● EXTRAIT DU TEXTE
-*-
CONTREFACON DE LOGICIELS : 3 millions de bonnes raisons de faire valoir ses droits

La valeur d’un logiciel n’est plus à démontrer, comme le confirme ce jugement du tribunal de Marseille rendu le 23 septembre 2021, condamnant à près de 3 millions d’Euros une société pour contrefaçon d’un logiciel !

Ce jugement est par ailleurs intéressant par la méthodologie suivie pour :
– vérifier l’éligibilité du logiciel contrefait à la protection par le droit d’auteur,
– établir la titularité des droits du plaignant, et
– caractériser la contrefaçon et la concurrence déloyale.

Ce jugement précise le fonctionnement de la protection des logiciels, et rappelle l’intérêt stratégique des dépôts de codes sources auprès de l’APP.

Petit retour sur les faits

La société Generix est propriétaire d’un WMS (logiciel de gestion d’entrepôt) ayant fait l’objet de plusieurs dépôts à l’Agence pour la Protection des Programmes (APP).

En 2011, le responsable du support solutions de Generix quitte ses fonctions pour créer sa propre société concurrente, la société ACSEP, suivi peu de temps après par 9 anciens salariés de Generix, puis par plusieurs clients de cette dernière.

En 2014 et 2015, Generix est alerté de l’utilisation des codes sources de son WMS par ACSEP. Generix constitue alors les preuves nécessaires et assigne ACSEP en justice pour contrefaçon de son logiciel et concurrence déloyale.

La méthodologie suivie par les tribunaux

Avant toute chose, le tribunal de Marseille doit s’assurer que Generix peut prétendre à une protection de son logiciel. Il vérifie donc :

    • La titularité des droits sur le logiciel : sur ce point, le tribunal s’est référé notamment aux dépôts effectués auprès de l’APP.
      La force probante des dépôts à l’APP avait déjà été reconnue au judiciaire, ce jugement n’en est qu’une confirmation. Une nouvelle occasion donc de rappeler l’importance de ces dépôts pour obtenir une date certaine et établir la paternité des codes sources.
-*-
● DOCUMENTS D'ÉTUDE
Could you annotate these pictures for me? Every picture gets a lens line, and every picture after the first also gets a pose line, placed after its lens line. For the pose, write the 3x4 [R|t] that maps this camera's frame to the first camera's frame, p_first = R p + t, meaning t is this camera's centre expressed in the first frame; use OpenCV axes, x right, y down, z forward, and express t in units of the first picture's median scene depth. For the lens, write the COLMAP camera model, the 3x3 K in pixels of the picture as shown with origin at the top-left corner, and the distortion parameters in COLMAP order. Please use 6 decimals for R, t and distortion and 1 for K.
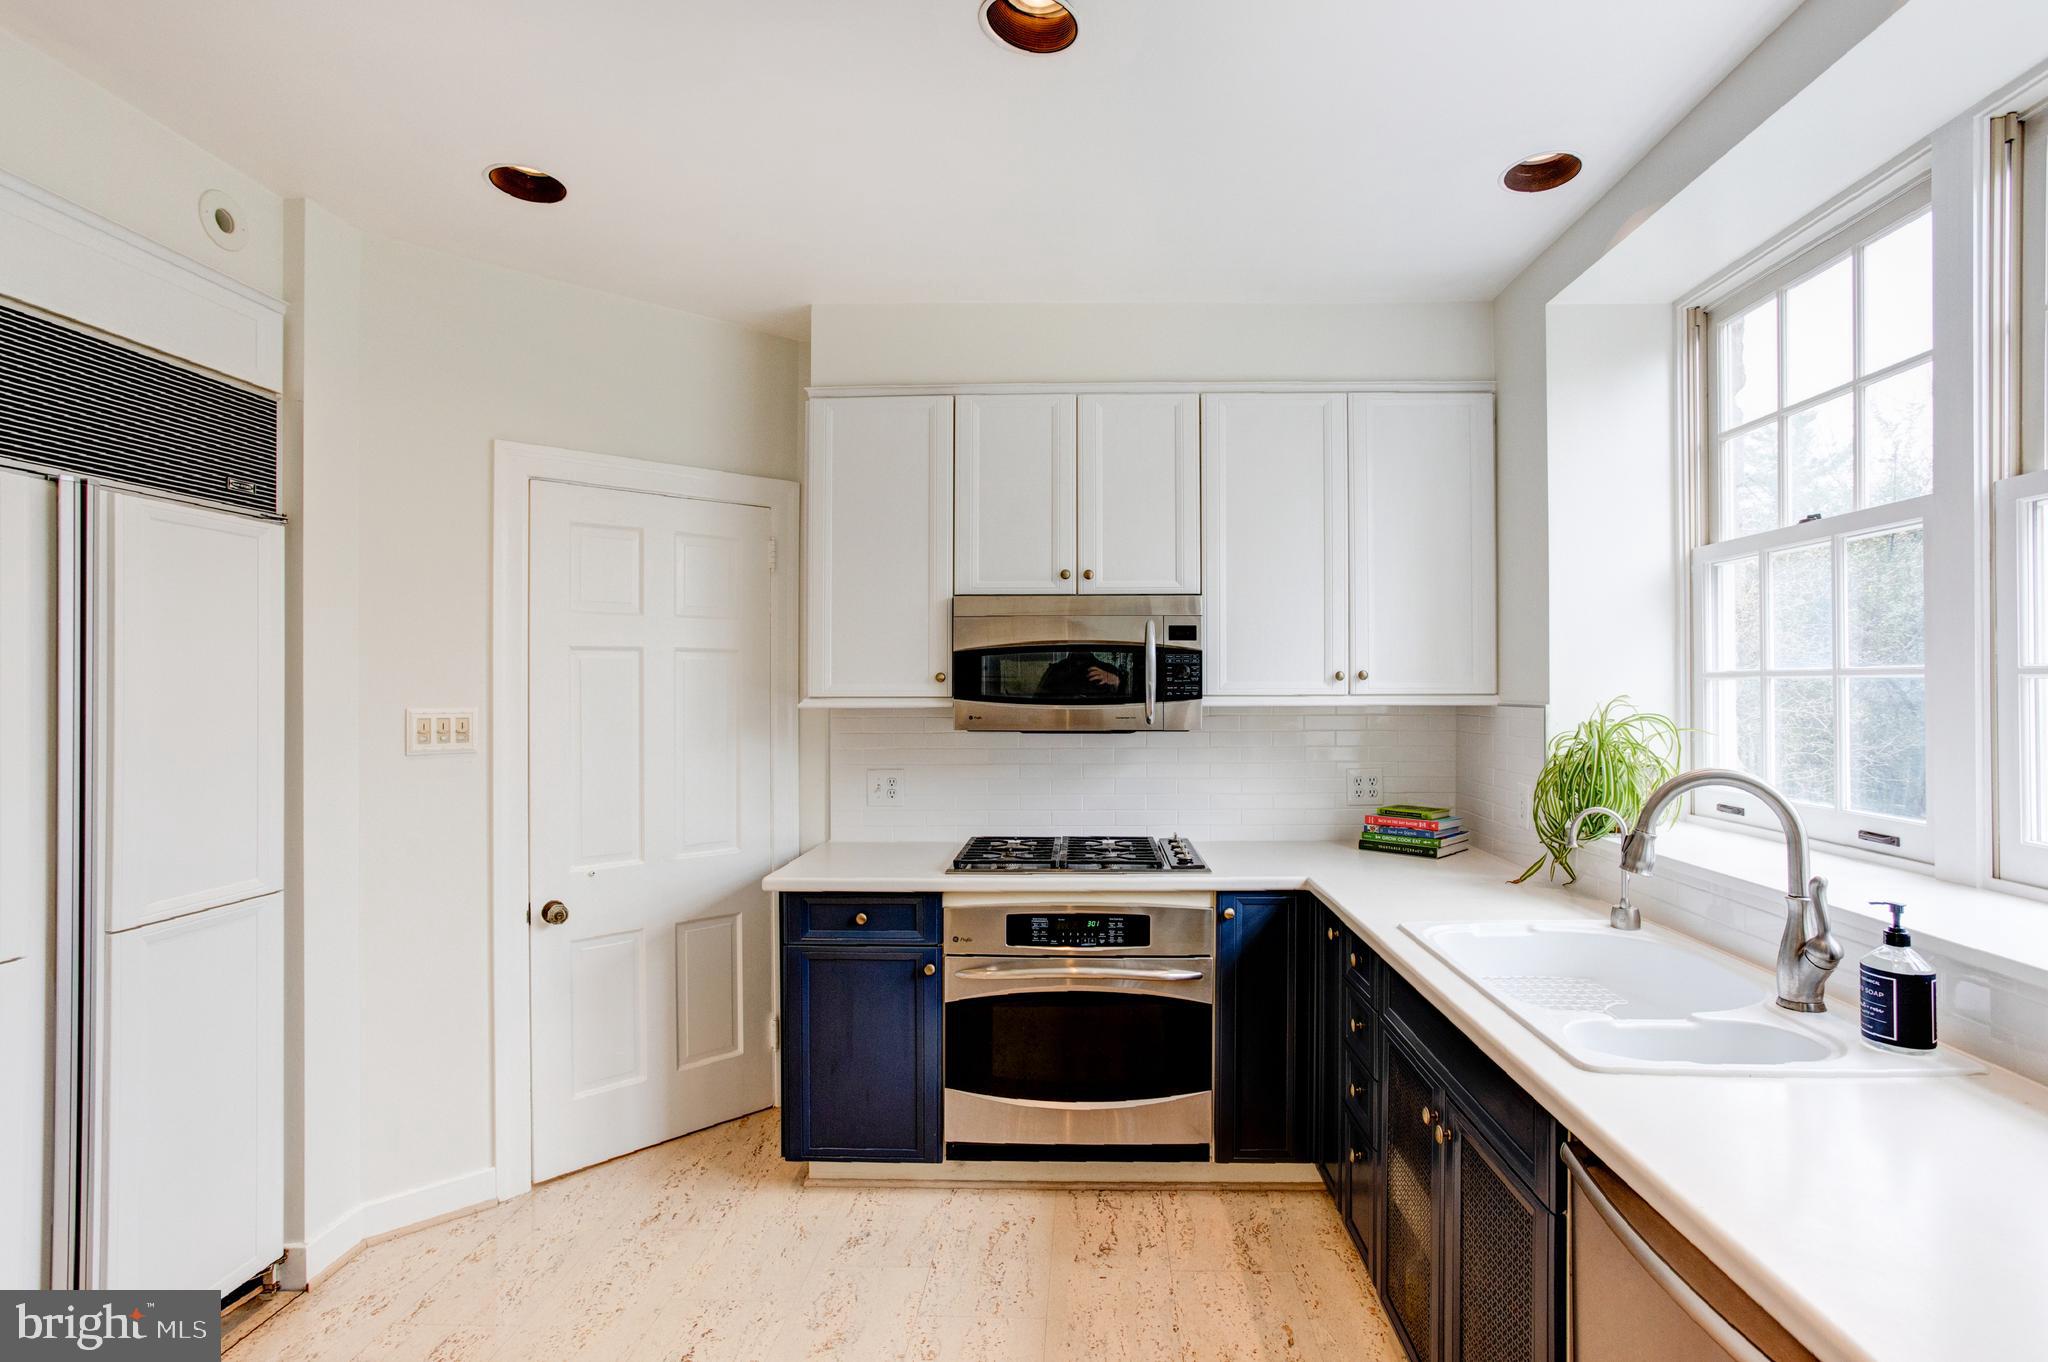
lens RADIAL K [[993.9, 0, 1109.9], [0, 993.9, 687.6], [0, 0, 1]] dist [-0.033932, 0.010715]
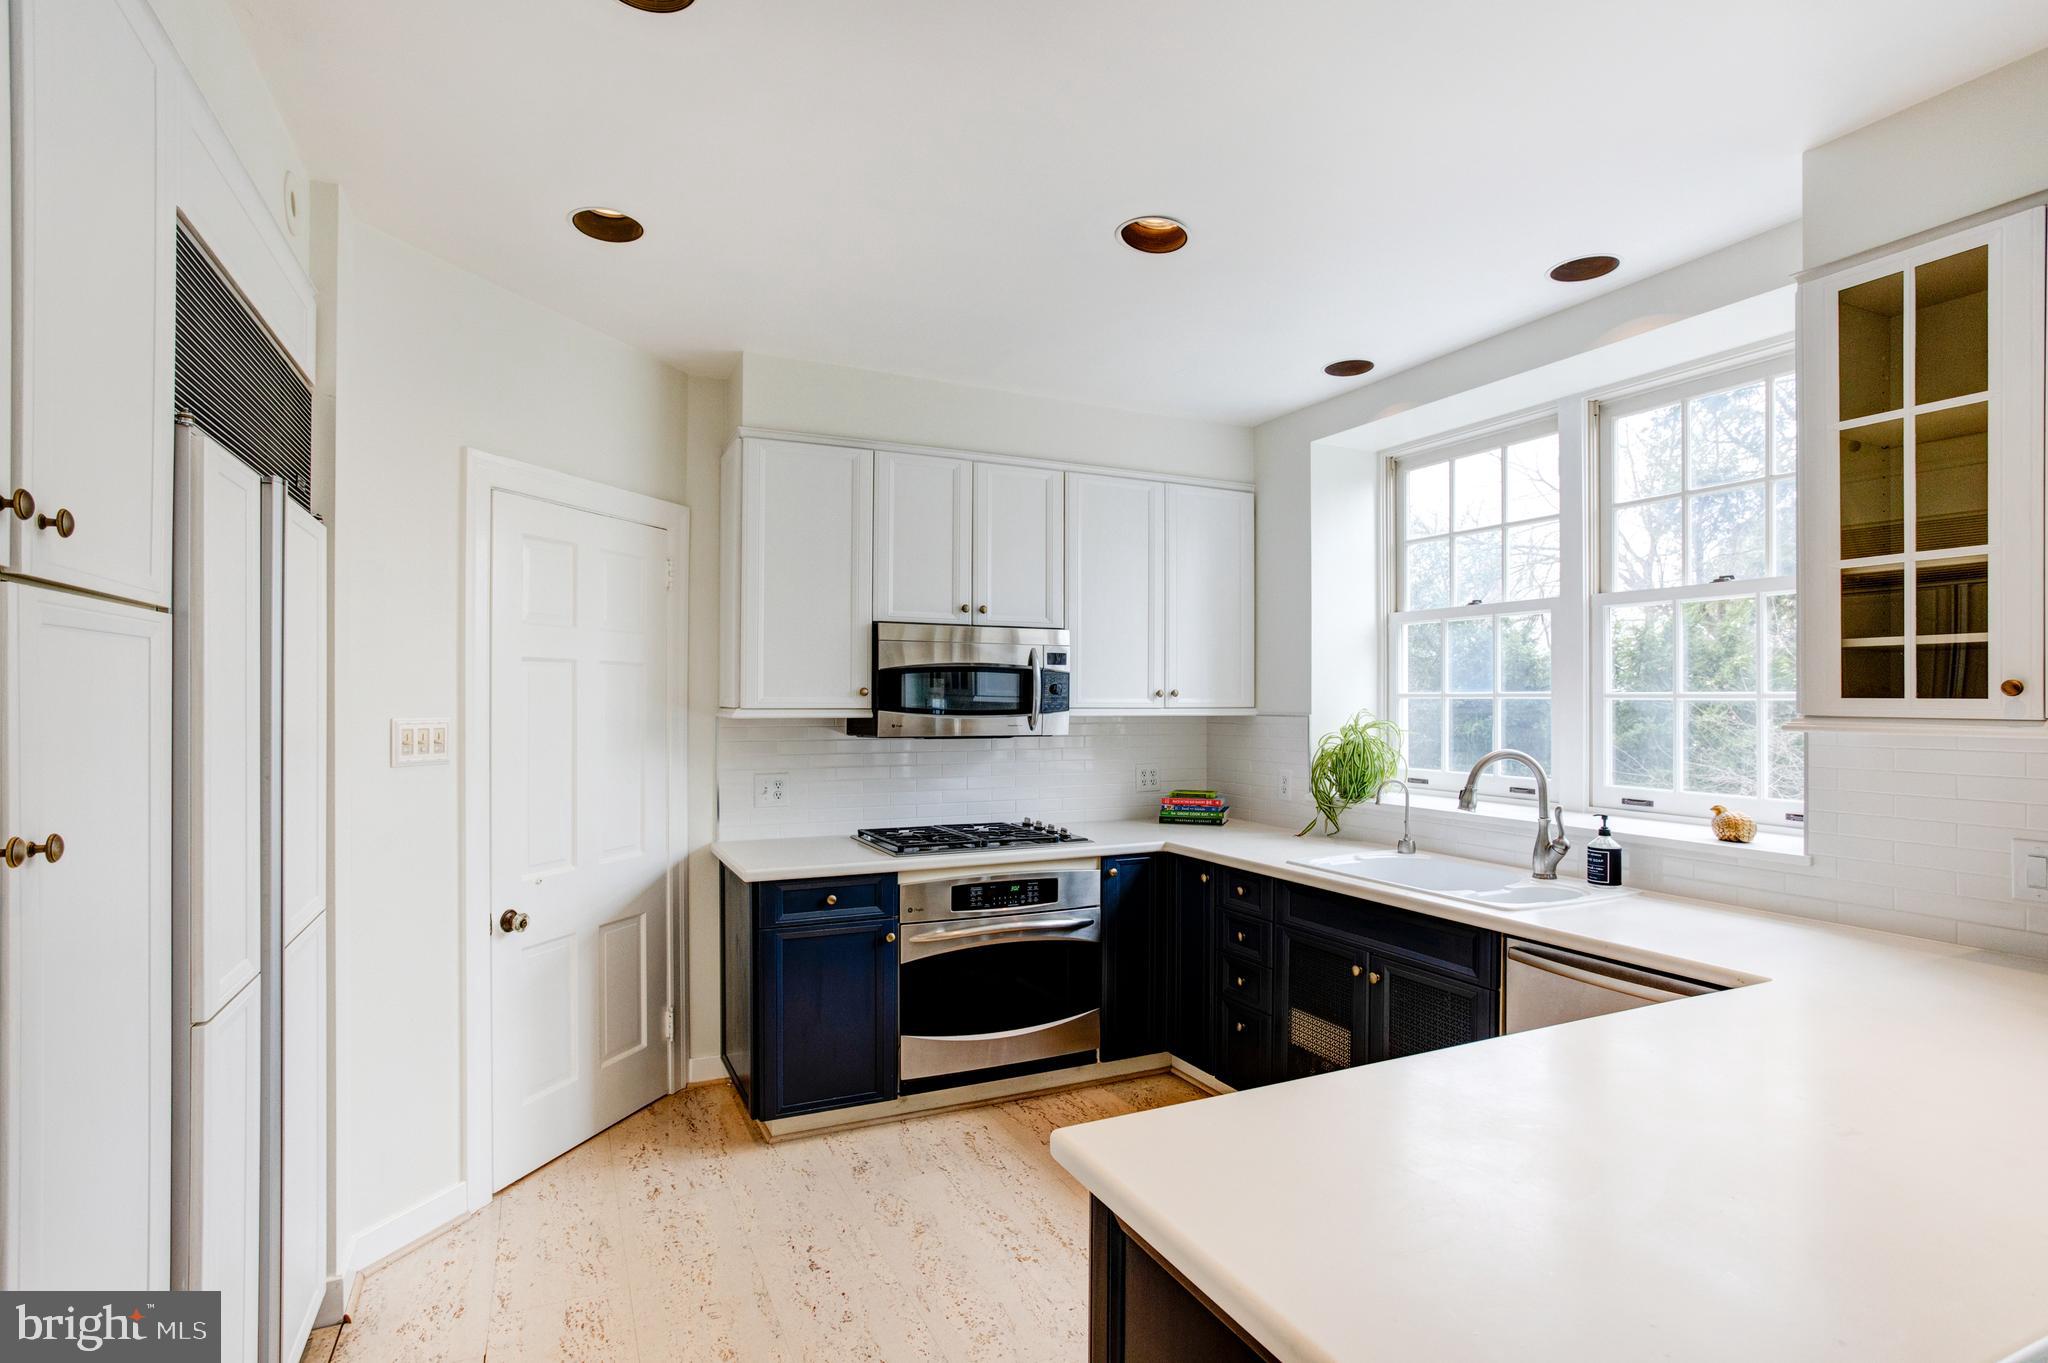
lens RADIAL K [[993.9, 0, 1026.2], [0, 993.9, 700.8], [0, 0, 1]] dist [-0.033932, 0.010715]
pose [[0.901120, 0.006637, 0.433519, -0.548397], [-0.007337, 0.999973, -0.000058, -0.000756], [-0.433508, -0.003129, 0.901144, -0.141733]]
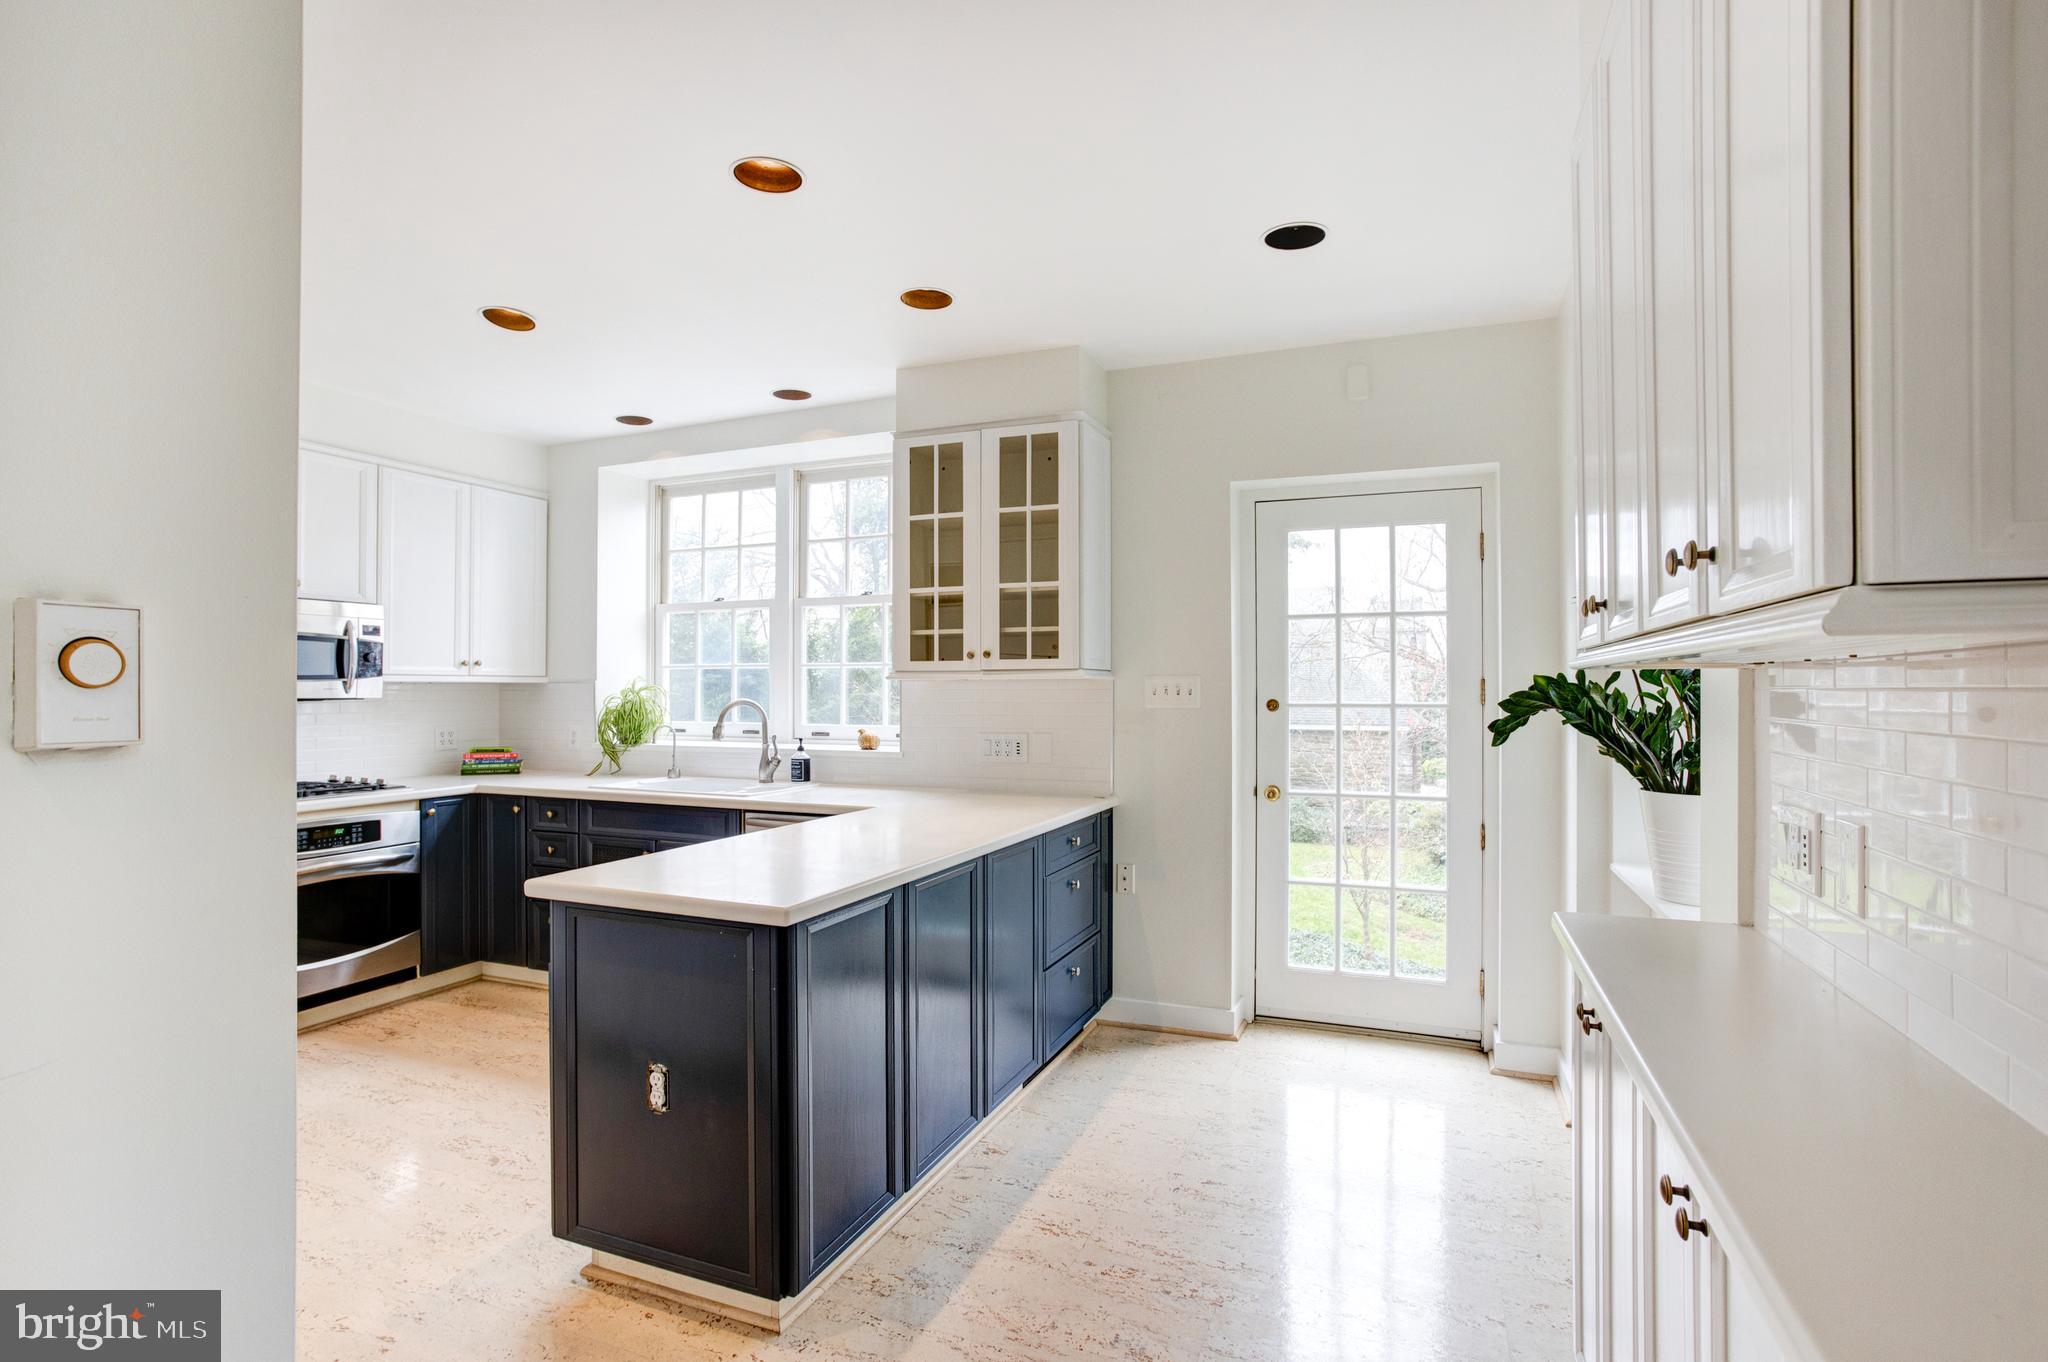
lens RADIAL K [[993.9, 0, 989.3], [0, 993.9, 674.7], [0, 0, 1]] dist [-0.033932, 0.010715]
pose [[0.400298, 0.018897, 0.916190, -0.925835], [-0.001587, 0.999800, -0.019928, 0.038983], [-0.916383, 0.006523, 0.400248, -0.412768]]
-*-
● TRAVAIL À FAIRE
a: D'après l'article sur la contrefaçon de logiciels, quel nom porte la société concurrente créée en 2011 par l'ancien responsable du support solutions de Generix ?
b: Reprenez l'article sur la contrefaçon de logiciels juste après sa dernière phrase et poursuivez-le.

● RÉPONSES CI-DESSOUS
a: La société ACSEP.

b:
    • Le caractère protégeable du logiciel : la protection applicable étant le droit d’auteur, il faut rechercher son originalité.
      Ce point mérite quelques lignes car l’originalité, en droit, est définie comme « l’empreinte de la personnalité de son auteur ». Une notion plus adaptée aux œuvres graphiques ou littéraires, au sens plus conventionnel du terme.
      Le tribunal applique en réalité un raisonnement tout à fait propre aux logiciels, en listant les choix (techniques) de l’auteur quant à la structure, à une grande interopérabilité, au développement d’un outil propre pour une meilleure portabilité du logiciel etc, chaque élément ayant une finalité technique clairement expliquée.
      On est donc loin d’une appréciation réelle de l’empreinte de la personnalité de l’auteur, ce qui est tout à fait adapté au caractère particulier de l’œuvre littéraire considérée.

Restait ensuite à établir la contrefaçon. En droit d’auteur, il convient de porter l’attention sur les ressemblances entre plusieurs éléments des deux logiciels et non sur leurs différences.
Ici, le juge conclut à une ressemblance à 98% des deux versions des codes sources pour retenir le grief de contrefaçon.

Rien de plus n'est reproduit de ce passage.